On 32-bit CPUs, is an 'integer' type more efficient than a 'short' type?
On a 32-bit CPU, an integer is 4 bytes and a short integer is 2 bytes. If I am writing a C/C++ application that uses many numeric values that will always fit within the provided range of a short integer, is it more efficient to use 4 byte integers or 2 byte integers?
I have heard it suggested that 4 byte integers are more efficient as this fits the bandwidth of the bus from memory to the CPU. However, if I am adding together two short integers, would the CPU package both values in a single pass in parallel (thus spanning the 4 byte bandwidth of the bus)?
Solution 1:
If you have a large array of numbers, then go with the smallest size that works. It will be more efficient to work with an array of 16 bit shorts than 32 bit ints since you get twice the cache density. The cost of any sign extension the CPU has to do to work with 16 bit values in 32 bit registers is trivially negligible compared to the cost of a cache miss.

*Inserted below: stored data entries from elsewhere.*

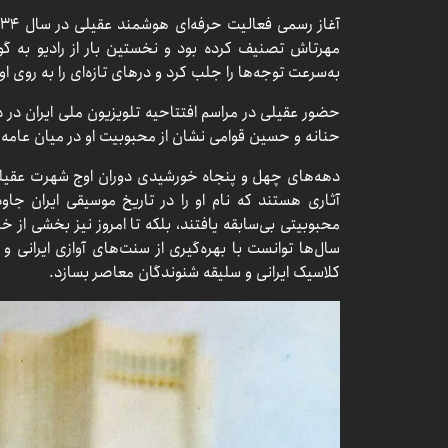
مهرتاش تصنیف کرده بود و نخستین بار از رادیو به 
به‌سرعت توجه‌ها را جلب کرد و درهای تازه‌ای را به روی او
حنانه و حسین قوامی نشان از محبوبیت او در میان عامه
دهه‌های چهل و پنجاه خورشیدی دوران اوج شهرت عقیلی بو
آثاری هستند که نام او را در تاریخ موسیقی ایران جاودان
محبوبیتی بی‌سابقه یافتند، بلکه تا امروز نیز بخشی از خ
سال‌ها توانست با بهره‌گیری از سنت‌های آوازی ایرانی 
کلاسیک ایرانی و سلیقه شنوندگان معاصر بسازد.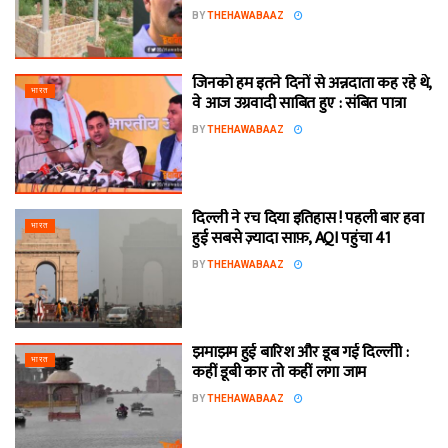
BY
THEHAWABAAZ
जिनको हम इतने दिनों से अन्नदाता कह रहे थे,
भारत
वे आज उग्रवादी साबित हुए : संबित पात्रा
BY
THEHAWABAAZ
दिल्ली ने रच दिया इतिहास ! पहली बार हवा
भारत
हुई सबसे ज़्यादा साफ़, AQI पहुंचा 41
BY
THEHAWABAAZ
झमाझम हुई बारिश और डूब गई दिल्लीो :
भारत
कहीं डूबी कार तो कहीं लगा जाम
BY
THEHAWABAAZ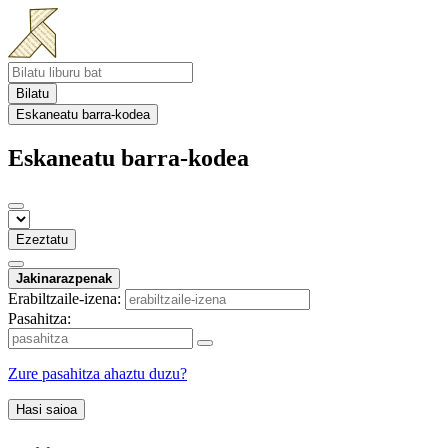
Bilatu
Eskaneatu barra-kodea
Eskaneatu barra-kodea
Ezeztatu
Jakinarazpenak
Erabiltzaile-izena:
Pasahitza:
Zure pasahitza ahaztu duzu?
Hasi saioa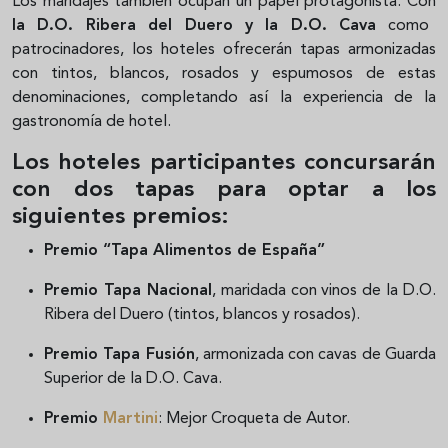
Los maridajes también ocupan un papel protagonista. Con
la D.O. Ribera del Duero y la D.O. Cava
como
patrocinadores, los hoteles ofrecerán tapas armonizadas
con tintos, blancos, rosados y espumosos de estas
denominaciones, completando así la experiencia de la
gastronomía de hotel.
Los hoteles participantes concursarán
con dos tapas para optar a los
siguientes premios:
Premio “Tapa Alimentos de España”
Premio
Tapa Nacional
, maridada con vinos de la D.O.
Ribera del Duero (tintos, blancos y rosados).
Premio Tapa Fusión
, armonizada con cavas de Guarda
Superior de la D.O. Cava.
Premio
Martini
: Mejor Croqueta de Autor.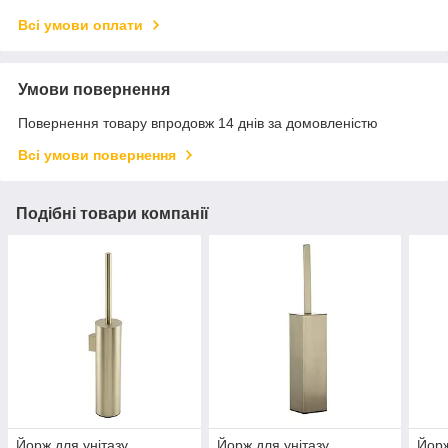
Всі умови оплати
Умови повернення
Повернення товару впродовж 14 днів за домовленістю
Всі умови повернення
Подібні товари компанії
Йорж для унітазу
Йорж для унітазу
Йорж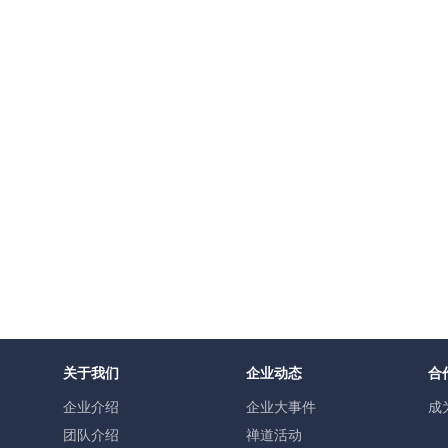
关于我们
企业动态
合
企业介绍
企业大事件
成
团队介绍
禅道活动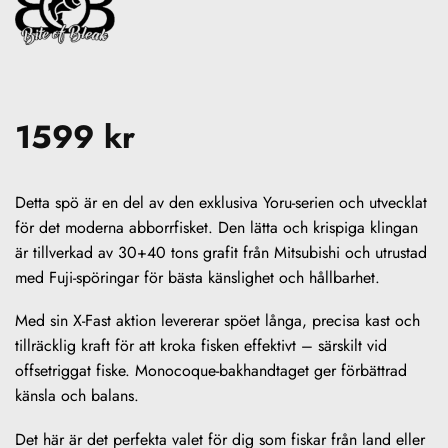
1599
kr
Detta spö är en del av den exklusiva Yoru-serien och utvecklat
för det moderna abborrfisket. Den lätta och krispiga klingan
är tillverkad av 30+40 tons grafit från Mitsubishi och utrustad
med Fuji-spöringar för bästa känslighet och hållbarhet.
Med sin X-Fast aktion levererar spöet långa, precisa kast och
tillräcklig kraft för att kroka fisken effektivt – särskilt vid
offsetriggat fiske. Monocoque-bakhandtaget ger förbättrad
känsla och balans.
Det här är det perfekta valet för dig som fiskar från land eller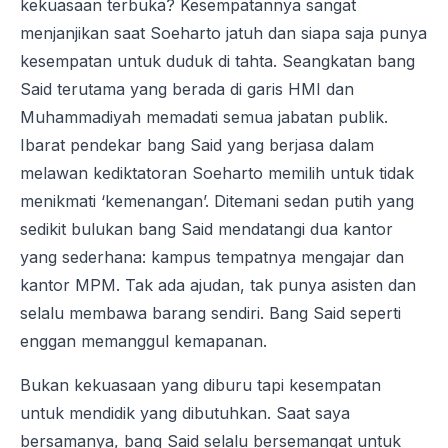
kekuasaan terbuka? Kesempatannya sangat
menjanjikan saat Soeharto jatuh dan siapa saja punya
kesempatan untuk duduk di tahta. Seangkatan bang
Said terutama yang berada di garis HMI dan
Muhammadiyah memadati semua jabatan publik.
Ibarat pendekar bang Said yang berjasa dalam
melawan kediktatoran Soeharto memilih untuk tidak
menikmati ‘kemenangan’. Ditemani sedan putih yang
sedikit bulukan bang Said mendatangi dua kantor
yang sederhana: kampus tempatnya mengajar dan
kantor MPM. Tak ada ajudan, tak punya asisten dan
selalu membawa barang sendiri. Bang Said seperti
enggan memanggul kemapanan.
Bukan kekuasaan yang diburu tapi kesempatan
untuk mendidik yang dibutuhkan. Saat saya
bersamanya, bang Said selalu bersemangat untuk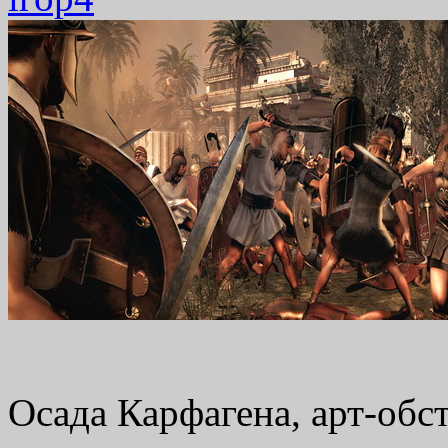
Осада Карфагена, арт-обс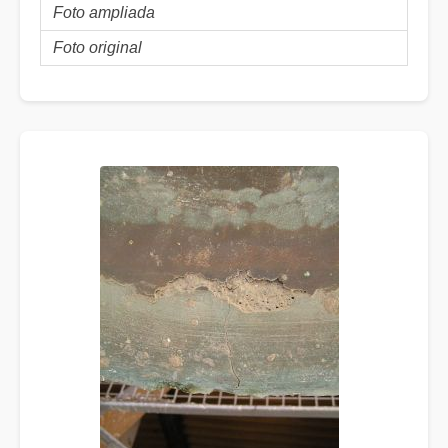
Foto ampliada
Foto original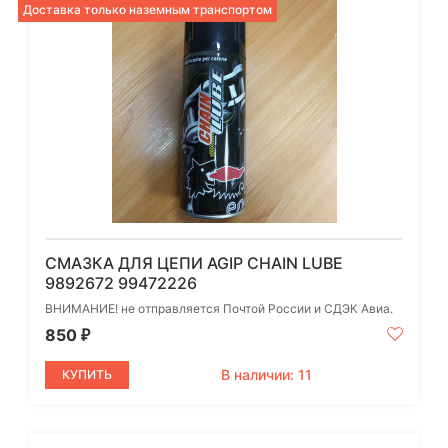
Доставка только наземным транспортом
СМАЗКА ДЛЯ ЦЕПИ AGIP CHAIN LUBE
9892672 99472226
ВНИМАНИЕ! не отправляется Почтой России и СДЭК Авиа.
850
₽
В наличии: 11
КУПИТЬ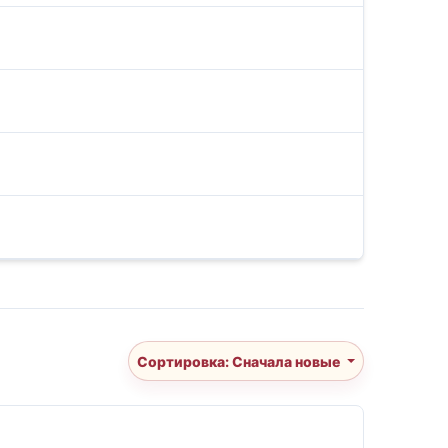
Сортировка: Сначала новые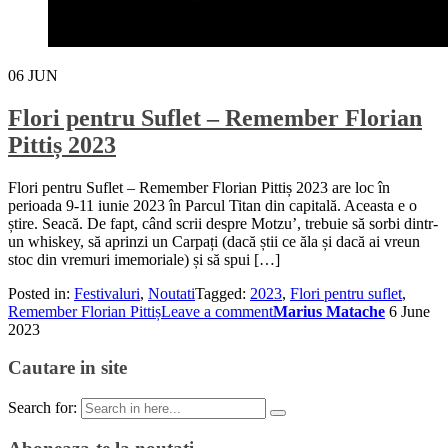
06
JUN
Flori pentru Suflet – Remember Florian
Pittiș 2023
Flori pentru Suflet – Remember Florian Pittiș 2023 are loc în
perioada 9-11 iunie 2023 în Parcul Titan din capitală. Aceasta e o
știre. Seacă. De fapt, când scrii despre Motzu’, trebuie să sorbi dintr-
un whiskey, să aprinzi un Carpați (dacă știi ce ăla și dacă ai vreun
stoc din vremuri imemoriale) și să spui […]
Posted in:
Festivaluri
,
Noutati
Tagged:
2023
,
Flori pentru suflet
,
Remember Florian Pittiș
Leave a comment
Marius Matache
6 June
2023
Cautare in site
Search for: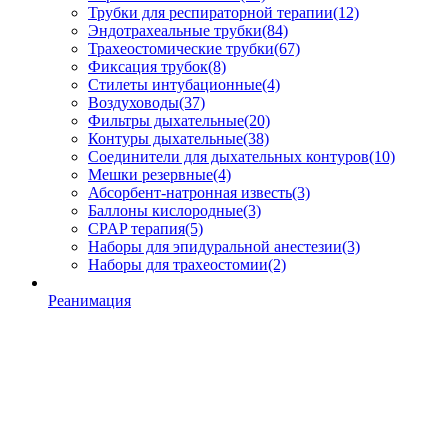
Трубки для респираторной терапии
(12)
Эндотрахеальные трубки
(84)
Трахеостомические трубки
(67)
Фиксация трубок
(8)
Стилеты интубационные
(4)
Воздуховоды
(37)
Фильтры дыхательные
(20)
Контуры дыхательные
(38)
Соединители для дыхательных контуров
(10)
Мешки резервные
(4)
Абсорбент-натронная известь
(3)
Баллоны кислородные
(3)
CPAP терапия
(5)
Наборы для эпидуральной анестезии
(3)
Наборы для трахеостомии
(2)
Реанимация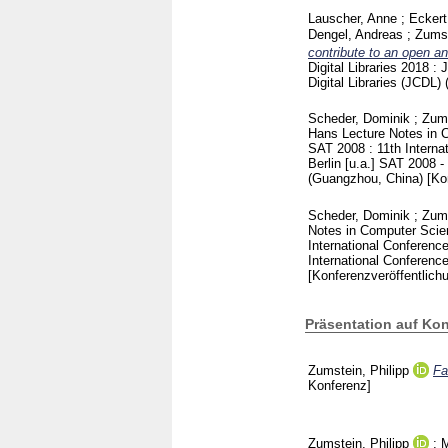
Lauscher, Anne
;
Eckert
Dengel, Andreas
;
Zumst
contribute to an open an
Digital Libraries 2018 
Digital Libraries (JCDL
Scheder, Dominik
;
Zums
Hans
Lecture Notes in
SAT 2008 : 11th Interna
Berlin [u.a.]
SAT 2008 - 
(Guangzhou, China)
[Ko
Scheder, Dominik
;
Zums
Notes in Computer Sci
International Conference
International Conference
[Konferenzveröffentlich
Präsentation auf Ko
Zumstein, Philipp
Fa
Konferenz]
Zumstein, Philipp
;
M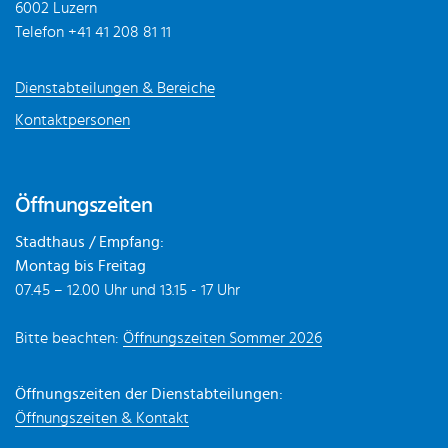
6002 Luzern
Telefon
+41 41 208 81 11
Dienstabteilungen & Bereiche
Kontaktpersonen
Öffnungszeiten
Stadthaus / Empfang:
Montag bis Freitag
07.45 – 12.00 Uhr und 13.15 - 17 Uhr
Bitte beachten:
Öffnungszeiten Sommer 2026
Öffnungszeiten der Dienstabteilungen:
Öffnungszeiten & Kontakt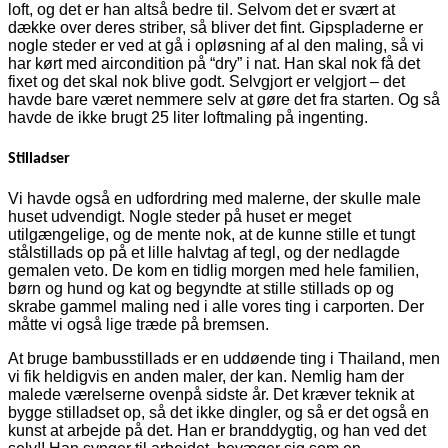
loft, og det er han altså bedre til. Selvom det er svært at
dække over deres striber, så bliver det fint. Gipspladerne er
nogle steder er ved at gå i opløsning af al den maling, så vi
har kørt med aircondition på “dry” i nat. Han skal nok få det
fixet og det skal nok blive godt. Selvgjort er velgjort – det
havde bare været nemmere selv at gøre det fra starten. Og så
havde de ikke brugt 25 liter loftmaling på ingenting.
Stilladser
Vi havde også en udfordring med malerne, der skulle male
huset udvendigt. Nogle steder på huset er meget
utilgængelige, og de mente nok, at de kunne stille et tungt
stålstillads op på et lille halvtag af tegl, og der nedlagde
gemalen veto. De kom en tidlig morgen med hele familien,
børn og hund og kat og begyndte at stille stillads op og
skrabe gammel maling ned i alle vores ting i carporten. Der
måtte vi også lige træde på bremsen.
At bruge bambusstillads er en uddøende ting i Thailand, men
vi fik heldigvis en anden maler, der kan. Nemlig ham der
malede værelserne ovenpå sidste år. Det kræver teknik at
bygge stilladset op, så det ikke dingler, og så er det også en
kunst at arbejde på det. Han er branddygtig, og han ved det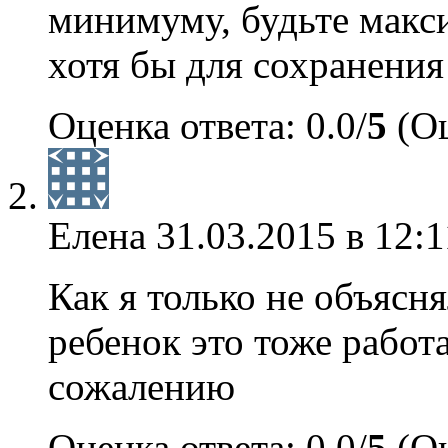
минимуму, будьте макс
хотя бы для сохранения
Оценка ответа: 0.0/
5
(Оц
Елена
31.03.2015 в 12:1
Как я только не объясня
ребенок это тоже работа
сожалению
Оценка ответа: 0.0/
5
(Оц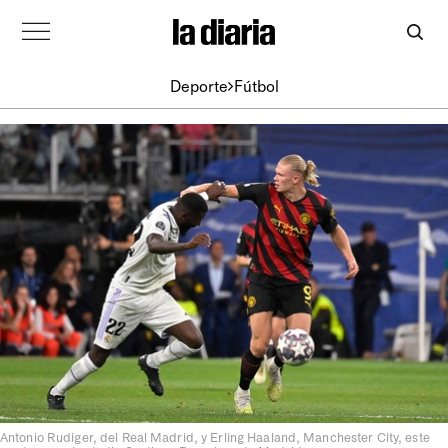
Deporte
Fútbol
Antonio Rudiger, del Real Madrid, y Erling Haaland, Manchester City, este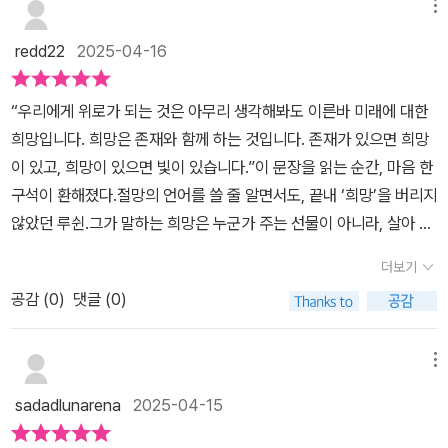
들을 교훈 삼아 가슴에 새기고 잊지 않았기 때문 아닐까요? 그 날 시
라고 칭했다루쉰은 봉건시대의 끝에 태어나 70여년전 중국 구국운동
메뉴
럼, 현실은 암울해도 결국은 반드시 빛나는 미래가 온다는 것을 기억
민들을 한 곳으로 이끌었던 자유와 희망 정의에 대한 갈망을 잊지 않
이 실패한 것을 목격했고, 아편전쟁 패전, 양무운동, 변법유신운동, 신
하고 하루를 살아가면 좋겠다. 미래가 보이지 않는다고 낙담하고 포
redd22
2025-04-16
겠습니다.루쉰의 글이 더 빛나는 이유는 그 역시 시대적 상황에 굴복
해혁명의 실패까지 모두 지켜보았다루쉰이 생각하는 혁명은 중국의
기하지 말고 현재 우리가 할 수 있는 것을 하며 미래에 대한 희망의 끈
하지 않고 진보와 희망을 향한 걸음걸음을 내딛으며그 이야기를 담아
모든 사람이 변화하는 것이고 '미완의 혁명을 위해서 계속 나아가는
을 부디, 놓지 말자.⠀365개의 루쉰의 문장을 통해 사회적 불평등과
“우리에게 위로가 되는 것은 아무리 생각해봐도 이른바 미래에 대한
냈기 때문입니다!📌 2025년 4월 16일 오늘은 세월호 참사 11주기
사람'을 진정한 혁명인이라고 했다<아Q정전>은 신해혁명 시기의 농
부당함의 어두운 면을 보게 하고 인간 본성의 문제를 깊이 생각하게
희망입니다. 희망은 존재와 함께 하는 것입니다. 존재가 있으면 희망
입니다. 안타깝게 생을 마감하신 분들과 살아내기 위해 부던히 애쓰
촌생활을 소재로 중국 농촌 생활상을 낱낱이 파헤쳐 아Q라는 품팔이
한다. 그의 비판적 사고는 사회, 정치, 문화 등 여러 분야에서 변화와
이 있고, 희망이 있으면 빛이 있습니다.”이 문장을 읽는 순간, 마음 한
고 있는 우리 모두의 안녕과 안전을 기원해 봅니다+<니케북스. 협찬
꾼의 운명을 비극적으로 묘사함으로 중국민족의 근성을 지적하며 국
개선을 추구하며 희망을 품고 나아갈 수 있도록 이끌어 준다. 그가 가
구석이 환해졌다.절망의 언어를 쓸 줄 알면서도, 끝내 ‘희망’을 버리지
도서. 감사합니다 >⠀
민성을 각성시키고 있다공허한 영웅주의와 무력한 패배주의에 침식
지고 있는 다양한 혜안의 좋은 문장으로 하루를 시작해 보면 좋겠다.
않았던 루쉰.그가 말하는 희망은 누군가 주는 선물이 아니라, 살아 있
된 자국의 현실을 직시하지 못하고, 자기만족에 젖어있는 대국의식을
⠀⠀● 사실은 항상 문면만큼 그렇게 아름답지 않다.「싸움 구경1」, '거
다는 그 자체에서 시작되는 빛이었다.루쉰은 어둡고 고단한 시대를
버리지 못한 현실마저 외면한 청나라 정부와 한민족에 대한 조소와
더보기
짓자유서'(1933년 1월 31일 )⠀⠀● '광명'이 지나가면, 어둠이 다시
살았다. 무기력한 민중, 부패한 권력, 침묵하는 지식인들 속에서 그는
비판을 강력히 내포하고 있다'생각없이 있다면 저렇게 다른 나라가
온다.「광명이 도래하면」'거짓자유서'(1933년 3월 15일)⠀⠀● 죽은
공감 (
0
)
댓글 (0)
침묵하지 않고 누구보다 시대를 날카롭게 파고들었다.그는 절망 속에
쳐들어 와서 자국인이 참수되는 것이나 보고 있는 신세가 된다. 꼭 정
자가 산자의 마음 속에 묻히지 않는다면, 진짜 죽어버리게 된다.「공허
서도 ‘살아남아 말하는 것’을 선택했다.말을 멈추지 않는 것, 작은 진
신을 바꾸고 생각을 하게 만들어야 한다. 그렇기 위해선 글과 문학이
한 이야기」, '화개집 속편'(1926년4월 2일)⠀⠀● 밤을 사랑하는 사
실을 붙잡고 놓지 않는 것, 그것이 루쉰이 택한 저항이었다.그리고 그
메뉴
의학보다 정신을 바꾸는 게 중요하다' 며 2월 문학 예술 활동으로 중
람이 밤을 듣는 귀와 밤을 보는눈을 갖고 있다면, 어둠 속에서 모든 어
는 믿었다.존재가 있는 한, 미래는 아직 쓰이지 않은 페이지라고. 그래
국 민족의식을 개조해야 한다고 결심하고, 의학 공부를 그만둔다'지
sadadlunarena
2025-04-15
둠을 보게 된다. 「밤의 송가J」, '풍월이야기'(1933년 6월8일)⠀⠀⠀⠀
서 우리는, 살아있는 한 다시 시작할 수 있다고.오늘을 살아낸 우리에
식과 절대 권력은 충돌하게 마련이고 병립할 수 없다. 절대 권력은 사
⠀⠀⠀⠀⠀⠀⠀⠀⠀⠀⠀⠀⠀⠀⠀
겐 내일을 만들어갈 힘이 있다고..오늘 나는 살아 있는가? 그렇다면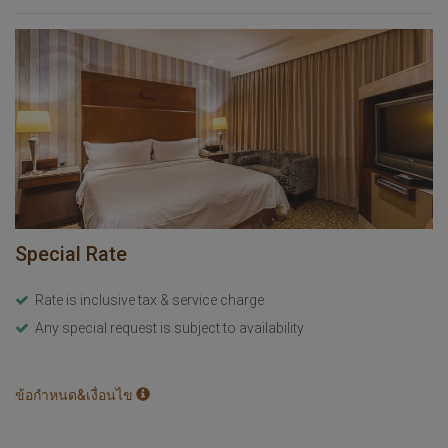
Special Rate
Rate is inclusive tax & service charge
Any special request is subject to availability
ข้อกำหนด&เงื่อนไข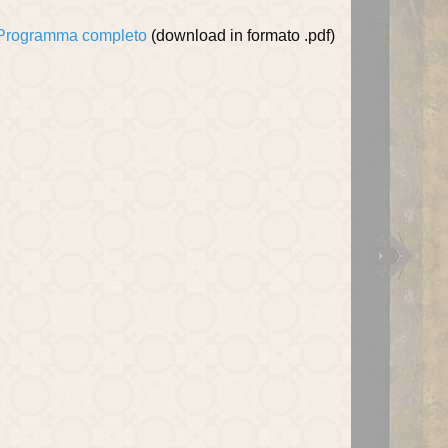
Programma completo
(download in formato .pdf)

If you are simply using member variables in classes mixed with other data types then it is less clear cut as the padding requirements will likely remove any space saving benefit of the 16 bit values.
Solution 2:
Yes, you should definitely use a 32 bit integer on a 32 bit CPU, otherwise it may end up masking off the unused bits (i.e., it will always do the maths in 32 bits, then convert the answer to 16 bits)
It won't do two 16 bit operations at once for you, but if you write the code yourself and you're sure it won't overflow, you can do it yourself.
Edit: I should add that it also depends somewhat on your definition of "efficient". While it will be able to do 32-bit operations more quickly, you will of course use twice as much memory.
If these are being used for intermediate calculations in an inner loop somewhere, then use 32-bit. If, however, you're reading this from disk, or even if you just have to pay for a cache miss, it may still work out better to use 16-bit integers. As with all optimizations, there's only one way to know: profile it.
Solution 3:
If you're using "many" integer values, the bottleneck in your processing is liable to be bandwidth to memory. 16 bit integers pack more tightly into the data cache, and would therefore be a performance win.
If you are number crunching on a very large amount of data, you should read What Every Programmer Should Know About Memory by Ulrich Drepper. Concentrate on chapter 6, about maximizing the efficiency of the data cache.